There is also considerable variation among the corresponding four copies of each gene. This is in contrast to the two copies in humans. They also identified around 800 disease-resistance genes, each of which has a potential to fight diseases such as potato cyst and potato blight. Nature, July 12
Keep eggs cool
The ability of the eggs to fight bacteria such as Salmonella is reduced once they are laid. Now Kevin Keener, a researcher at Purdue University in the US, has found a way to sustain the defenses. Freshly laid eggs are saturated with carbon dioxide and have pH levels of seven. Over time, the pH level rises to nine and carbon dioxide escapes.
As that happens, lysozyme, which defends egg whites from bacteria becomes less active. The researcher has designed a cooling technology that uses carbon dioxide snow to rapidly lower the eggs’ temperature. This saturates the inside of an egg with carbon dioxide and keeps pH levels suitable for lysozyme activity. Poultry Sciences, May
Neptune comes full circle
Neptune, which was discovered on September 24, 1846, completes one Neptunian year. If you lived on Neptune, a year would amount to 164.79 years on Earth. The ice-capped planet, which is the farthest from Sun in the solar system, was not discovered by observation but by mathematical calculations.

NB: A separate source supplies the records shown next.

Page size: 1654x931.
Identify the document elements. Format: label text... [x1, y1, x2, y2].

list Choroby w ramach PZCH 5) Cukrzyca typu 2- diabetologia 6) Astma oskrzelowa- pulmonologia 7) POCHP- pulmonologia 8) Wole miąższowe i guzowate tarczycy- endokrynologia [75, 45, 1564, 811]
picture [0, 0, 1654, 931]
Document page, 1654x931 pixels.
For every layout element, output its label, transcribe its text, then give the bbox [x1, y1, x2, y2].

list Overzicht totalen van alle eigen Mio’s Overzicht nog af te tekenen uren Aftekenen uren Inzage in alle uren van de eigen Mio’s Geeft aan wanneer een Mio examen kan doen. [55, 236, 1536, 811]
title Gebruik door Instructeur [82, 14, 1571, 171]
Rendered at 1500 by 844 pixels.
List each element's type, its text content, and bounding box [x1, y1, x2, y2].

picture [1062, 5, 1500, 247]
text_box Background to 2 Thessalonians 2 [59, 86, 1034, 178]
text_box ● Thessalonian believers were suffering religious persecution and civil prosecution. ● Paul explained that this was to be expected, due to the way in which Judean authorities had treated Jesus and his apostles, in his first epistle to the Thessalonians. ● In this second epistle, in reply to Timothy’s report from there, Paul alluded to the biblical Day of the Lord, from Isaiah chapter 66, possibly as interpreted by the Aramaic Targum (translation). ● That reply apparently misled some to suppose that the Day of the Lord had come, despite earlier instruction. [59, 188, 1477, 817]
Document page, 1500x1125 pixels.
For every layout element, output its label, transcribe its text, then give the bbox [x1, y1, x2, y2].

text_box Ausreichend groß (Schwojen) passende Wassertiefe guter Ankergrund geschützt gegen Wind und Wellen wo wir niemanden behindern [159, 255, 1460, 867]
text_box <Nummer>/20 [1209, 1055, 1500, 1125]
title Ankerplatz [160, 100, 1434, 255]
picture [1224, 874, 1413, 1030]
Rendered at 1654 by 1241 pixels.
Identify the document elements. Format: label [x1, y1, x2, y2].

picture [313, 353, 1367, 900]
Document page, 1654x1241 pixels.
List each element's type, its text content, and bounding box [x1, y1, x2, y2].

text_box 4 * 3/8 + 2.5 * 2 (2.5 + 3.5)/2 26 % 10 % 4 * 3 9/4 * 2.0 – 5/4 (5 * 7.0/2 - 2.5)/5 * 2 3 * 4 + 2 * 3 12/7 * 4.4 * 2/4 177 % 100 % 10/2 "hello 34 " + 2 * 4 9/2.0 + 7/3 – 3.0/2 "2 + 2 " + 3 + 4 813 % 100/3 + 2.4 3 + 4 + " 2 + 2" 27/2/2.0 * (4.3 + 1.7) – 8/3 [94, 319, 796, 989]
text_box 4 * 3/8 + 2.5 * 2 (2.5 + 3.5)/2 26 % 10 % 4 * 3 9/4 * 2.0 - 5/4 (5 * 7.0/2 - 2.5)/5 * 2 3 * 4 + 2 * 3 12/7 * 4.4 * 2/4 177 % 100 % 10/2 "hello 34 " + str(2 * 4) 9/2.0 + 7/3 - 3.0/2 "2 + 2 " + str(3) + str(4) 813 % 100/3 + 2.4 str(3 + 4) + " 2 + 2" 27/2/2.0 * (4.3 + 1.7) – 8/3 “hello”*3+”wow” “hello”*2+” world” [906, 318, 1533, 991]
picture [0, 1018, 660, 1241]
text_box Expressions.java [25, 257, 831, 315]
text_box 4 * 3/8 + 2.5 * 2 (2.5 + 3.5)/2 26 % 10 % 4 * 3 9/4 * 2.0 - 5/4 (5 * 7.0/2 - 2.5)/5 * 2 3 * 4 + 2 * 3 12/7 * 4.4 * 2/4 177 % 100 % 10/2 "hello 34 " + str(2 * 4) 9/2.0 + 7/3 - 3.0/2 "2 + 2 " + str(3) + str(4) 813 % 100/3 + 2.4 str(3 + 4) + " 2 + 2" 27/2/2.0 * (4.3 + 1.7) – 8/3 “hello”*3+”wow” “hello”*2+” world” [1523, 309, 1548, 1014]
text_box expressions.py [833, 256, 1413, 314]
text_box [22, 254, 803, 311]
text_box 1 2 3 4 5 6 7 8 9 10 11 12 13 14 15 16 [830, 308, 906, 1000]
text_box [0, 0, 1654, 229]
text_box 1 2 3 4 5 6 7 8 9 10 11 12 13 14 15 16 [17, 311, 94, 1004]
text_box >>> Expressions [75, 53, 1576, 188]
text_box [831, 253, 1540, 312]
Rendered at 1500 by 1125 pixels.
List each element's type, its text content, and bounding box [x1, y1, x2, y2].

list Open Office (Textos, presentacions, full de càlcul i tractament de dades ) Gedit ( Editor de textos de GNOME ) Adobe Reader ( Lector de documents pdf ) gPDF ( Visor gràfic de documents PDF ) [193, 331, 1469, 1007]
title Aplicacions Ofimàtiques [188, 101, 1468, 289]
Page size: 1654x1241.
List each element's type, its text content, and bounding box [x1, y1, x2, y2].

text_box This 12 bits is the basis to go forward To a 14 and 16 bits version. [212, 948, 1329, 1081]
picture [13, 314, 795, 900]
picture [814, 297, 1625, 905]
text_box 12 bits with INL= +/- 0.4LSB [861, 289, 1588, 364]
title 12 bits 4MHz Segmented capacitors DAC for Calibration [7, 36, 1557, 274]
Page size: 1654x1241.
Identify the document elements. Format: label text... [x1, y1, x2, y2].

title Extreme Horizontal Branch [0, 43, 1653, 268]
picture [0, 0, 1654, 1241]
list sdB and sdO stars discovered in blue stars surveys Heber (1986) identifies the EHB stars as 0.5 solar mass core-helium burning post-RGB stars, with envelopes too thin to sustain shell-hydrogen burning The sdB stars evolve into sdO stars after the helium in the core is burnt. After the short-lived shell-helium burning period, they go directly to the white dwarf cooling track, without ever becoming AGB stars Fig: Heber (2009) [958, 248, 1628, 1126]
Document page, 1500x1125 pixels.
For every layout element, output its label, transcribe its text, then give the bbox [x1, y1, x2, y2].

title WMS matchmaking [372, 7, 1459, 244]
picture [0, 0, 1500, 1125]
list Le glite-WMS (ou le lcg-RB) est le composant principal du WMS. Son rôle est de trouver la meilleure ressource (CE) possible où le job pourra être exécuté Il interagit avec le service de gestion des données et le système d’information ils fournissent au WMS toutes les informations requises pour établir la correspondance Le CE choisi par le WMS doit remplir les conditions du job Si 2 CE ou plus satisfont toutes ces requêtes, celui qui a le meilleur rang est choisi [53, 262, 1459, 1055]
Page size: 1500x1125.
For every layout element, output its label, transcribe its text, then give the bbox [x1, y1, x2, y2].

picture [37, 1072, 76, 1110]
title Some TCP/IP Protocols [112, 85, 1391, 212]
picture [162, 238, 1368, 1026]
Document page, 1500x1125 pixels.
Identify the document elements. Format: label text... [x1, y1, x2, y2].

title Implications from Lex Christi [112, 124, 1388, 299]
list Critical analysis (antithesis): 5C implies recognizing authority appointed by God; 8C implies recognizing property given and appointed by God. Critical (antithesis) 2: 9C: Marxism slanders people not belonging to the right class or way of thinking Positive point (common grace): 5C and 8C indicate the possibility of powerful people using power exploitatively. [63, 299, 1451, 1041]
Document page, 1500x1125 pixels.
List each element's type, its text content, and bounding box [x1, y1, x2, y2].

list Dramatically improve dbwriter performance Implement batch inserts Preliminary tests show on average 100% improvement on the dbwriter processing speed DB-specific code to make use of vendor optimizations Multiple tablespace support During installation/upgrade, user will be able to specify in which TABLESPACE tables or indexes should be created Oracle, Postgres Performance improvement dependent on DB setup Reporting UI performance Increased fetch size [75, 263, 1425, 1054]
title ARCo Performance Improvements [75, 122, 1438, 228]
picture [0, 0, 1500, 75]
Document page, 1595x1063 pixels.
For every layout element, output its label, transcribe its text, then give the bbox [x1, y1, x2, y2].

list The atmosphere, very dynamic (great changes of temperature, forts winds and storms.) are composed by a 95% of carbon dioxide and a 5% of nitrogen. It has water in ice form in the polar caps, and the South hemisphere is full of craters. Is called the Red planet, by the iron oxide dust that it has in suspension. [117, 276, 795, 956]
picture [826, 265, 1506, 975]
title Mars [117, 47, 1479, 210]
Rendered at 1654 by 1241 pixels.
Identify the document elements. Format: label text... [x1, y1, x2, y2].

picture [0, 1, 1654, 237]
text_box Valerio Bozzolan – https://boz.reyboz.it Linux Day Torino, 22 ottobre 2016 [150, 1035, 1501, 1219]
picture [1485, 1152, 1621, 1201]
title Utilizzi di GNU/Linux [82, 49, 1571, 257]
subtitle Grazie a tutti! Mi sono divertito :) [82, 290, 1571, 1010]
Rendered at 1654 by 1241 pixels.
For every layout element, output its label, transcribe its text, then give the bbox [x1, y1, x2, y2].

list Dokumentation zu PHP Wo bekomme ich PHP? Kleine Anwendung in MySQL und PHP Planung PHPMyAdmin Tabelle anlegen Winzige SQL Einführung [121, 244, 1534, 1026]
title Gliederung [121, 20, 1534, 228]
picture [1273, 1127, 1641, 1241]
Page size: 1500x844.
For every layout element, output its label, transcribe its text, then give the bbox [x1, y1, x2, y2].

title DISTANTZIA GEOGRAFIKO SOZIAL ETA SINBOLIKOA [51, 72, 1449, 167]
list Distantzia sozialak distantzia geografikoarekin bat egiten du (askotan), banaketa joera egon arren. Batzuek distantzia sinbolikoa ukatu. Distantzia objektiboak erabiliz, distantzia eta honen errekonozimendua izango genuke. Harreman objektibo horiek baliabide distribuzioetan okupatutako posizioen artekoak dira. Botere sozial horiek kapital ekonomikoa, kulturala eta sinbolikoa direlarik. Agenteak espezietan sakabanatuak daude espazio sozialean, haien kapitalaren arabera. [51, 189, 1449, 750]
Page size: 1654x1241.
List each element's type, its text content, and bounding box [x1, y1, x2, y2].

Astronomers had been perplexed by Uranus’ orbital trajectory—the planet did not revolve around the Sun the way it was expected to. It became clear there was another heavenly body exerting its gravitational pull. Two scientists, Urbain J J Leverrier and John Couch Adams independently worked on mathematical calculations to locate the position of the unknown body. Neptune was finally sighted by Johann Galle at the Berlin Observatory on a tip-off from Leverrier. Dense methane clouds render it a blue appearance.